[DATASET EXCERPTS — start]
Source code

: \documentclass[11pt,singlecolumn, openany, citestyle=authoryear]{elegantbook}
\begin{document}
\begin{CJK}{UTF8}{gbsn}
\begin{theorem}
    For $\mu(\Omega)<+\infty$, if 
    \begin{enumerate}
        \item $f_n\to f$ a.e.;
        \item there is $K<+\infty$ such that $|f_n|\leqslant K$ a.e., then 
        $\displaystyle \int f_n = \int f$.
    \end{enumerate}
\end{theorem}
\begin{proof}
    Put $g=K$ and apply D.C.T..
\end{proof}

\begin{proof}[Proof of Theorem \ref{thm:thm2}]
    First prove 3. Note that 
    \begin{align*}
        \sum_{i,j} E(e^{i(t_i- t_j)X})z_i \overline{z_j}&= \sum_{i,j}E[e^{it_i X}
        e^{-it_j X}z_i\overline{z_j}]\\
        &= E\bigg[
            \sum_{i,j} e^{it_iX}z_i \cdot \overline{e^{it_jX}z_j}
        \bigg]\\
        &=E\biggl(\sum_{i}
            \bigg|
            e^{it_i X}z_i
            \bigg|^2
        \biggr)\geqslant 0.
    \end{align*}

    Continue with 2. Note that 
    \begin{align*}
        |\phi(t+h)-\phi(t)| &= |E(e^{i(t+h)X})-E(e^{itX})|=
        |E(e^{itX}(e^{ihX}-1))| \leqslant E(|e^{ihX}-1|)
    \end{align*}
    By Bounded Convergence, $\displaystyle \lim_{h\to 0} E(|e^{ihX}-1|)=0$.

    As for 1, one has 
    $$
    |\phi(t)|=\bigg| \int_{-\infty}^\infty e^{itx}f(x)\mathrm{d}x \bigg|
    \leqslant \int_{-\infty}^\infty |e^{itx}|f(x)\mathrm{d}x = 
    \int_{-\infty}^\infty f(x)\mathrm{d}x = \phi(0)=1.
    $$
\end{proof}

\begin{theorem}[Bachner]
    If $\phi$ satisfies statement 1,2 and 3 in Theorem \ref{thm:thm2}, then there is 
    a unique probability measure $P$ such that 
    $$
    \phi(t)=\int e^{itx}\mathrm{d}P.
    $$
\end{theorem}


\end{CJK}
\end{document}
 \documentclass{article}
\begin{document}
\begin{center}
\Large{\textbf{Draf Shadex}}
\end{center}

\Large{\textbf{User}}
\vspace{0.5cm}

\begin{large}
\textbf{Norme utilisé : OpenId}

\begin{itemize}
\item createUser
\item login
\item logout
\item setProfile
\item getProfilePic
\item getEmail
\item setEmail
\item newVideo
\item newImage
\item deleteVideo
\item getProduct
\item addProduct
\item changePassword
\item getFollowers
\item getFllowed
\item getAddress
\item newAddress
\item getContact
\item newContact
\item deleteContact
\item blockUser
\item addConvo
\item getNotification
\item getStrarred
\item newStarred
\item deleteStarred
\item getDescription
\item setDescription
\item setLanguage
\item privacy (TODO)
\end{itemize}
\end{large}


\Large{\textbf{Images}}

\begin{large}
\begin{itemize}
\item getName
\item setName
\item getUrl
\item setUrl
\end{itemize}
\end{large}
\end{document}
[DATASET EXCERPTS — finish]
Reproduce all the entries above. Match them exactly.

Source code

: \documentclass[11pt,singlecolumn, openany, citestyle=authoryear]{elegantbook}
\begin{document}
\begin{CJK}{UTF8}{gbsn}
\begin{theorem}
    For $\mu(\Omega)<+\infty$, if 
    \begin{enumerate}
        \item $f_n\to f$ a.e.;
        \item there is $K<+\infty$ such that $|f_n|\leqslant K$ a.e., then 
        $\displaystyle \int f_n = \int f$.
    \end{enumerate}
\end{theorem}
\begin{proof}
    Put $g=K$ and apply D.C.T..
\end{proof}

\begin{proof}[Proof of Theorem \ref{thm:thm2}]
    First prove 3. Note that 
    \begin{align*}
        \sum_{i,j} E(e^{i(t_i- t_j)X})z_i \overline{z_j}&= \sum_{i,j}E[e^{it_i X}
        e^{-it_j X}z_i\overline{z_j}]\\
        &= E\bigg[
            \sum_{i,j} e^{it_iX}z_i \cdot \overline{e^{it_jX}z_j}
        \bigg]\\
        &=E\biggl(\sum_{i}
            \bigg|
            e^{it_i X}z_i
            \bigg|^2
        \biggr)\geqslant 0.
    \end{align*}

    Continue with 2. Note that 
    \begin{align*}
        |\phi(t+h)-\phi(t)| &= |E(e^{i(t+h)X})-E(e^{itX})|=
        |E(e^{itX}(e^{ihX}-1))| \leqslant E(|e^{ihX}-1|)
    \end{align*}
    By Bounded Convergence, $\displaystyle \lim_{h\to 0} E(|e^{ihX}-1|)=0$.

    As for 1, one has 
    $$
    |\phi(t)|=\bigg| \int_{-\infty}^\infty e^{itx}f(x)\mathrm{d}x \bigg|
    \leqslant \int_{-\infty}^\infty |e^{itx}|f(x)\mathrm{d}x = 
    \int_{-\infty}^\infty f(x)\mathrm{d}x = \phi(0)=1.
    $$
\end{proof}

\begin{theorem}[Bachner]
    If $\phi$ satisfies statement 1,2 and 3 in Theorem \ref{thm:thm2}, then there is 
    a unique probability measure $P$ such that 
    $$
    \phi(t)=\int e^{itx}\mathrm{d}P.
    $$
\end{theorem}


\end{CJK}
\end{document}
 \documentclass{article}
\begin{document}
\begin{center}
\Large{\textbf{Draf Shadex}}
\end{center}

\Large{\textbf{User}}
\vspace{0.5cm}

\begin{large}
\textbf{Norme utilisé : OpenId}

\begin{itemize}
\item createUser
\item login
\item logout
\item setProfile
\item getProfilePic
\item getEmail
\item setEmail
\item newVideo
\item newImage
\item deleteVideo
\item getProduct
\item addProduct
\item changePassword
\item getFollowers
\item getFllowed
\item getAddress
\item newAddress
\item getContact
\item newContact
\item deleteContact
\item blockUser
\item addConvo
\item getNotification
\item getStrarred
\item newStarred
\item deleteStarred
\item getDescription
\item setDescription
\item setLanguage
\item privacy (TODO)
\end{itemize}
\end{large}


\Large{\textbf{Images}}

\begin{large}
\begin{itemize}
\item getName
\item setName
\item getUrl
\item setUrl
\end{itemize}
\end{large}
\end{document}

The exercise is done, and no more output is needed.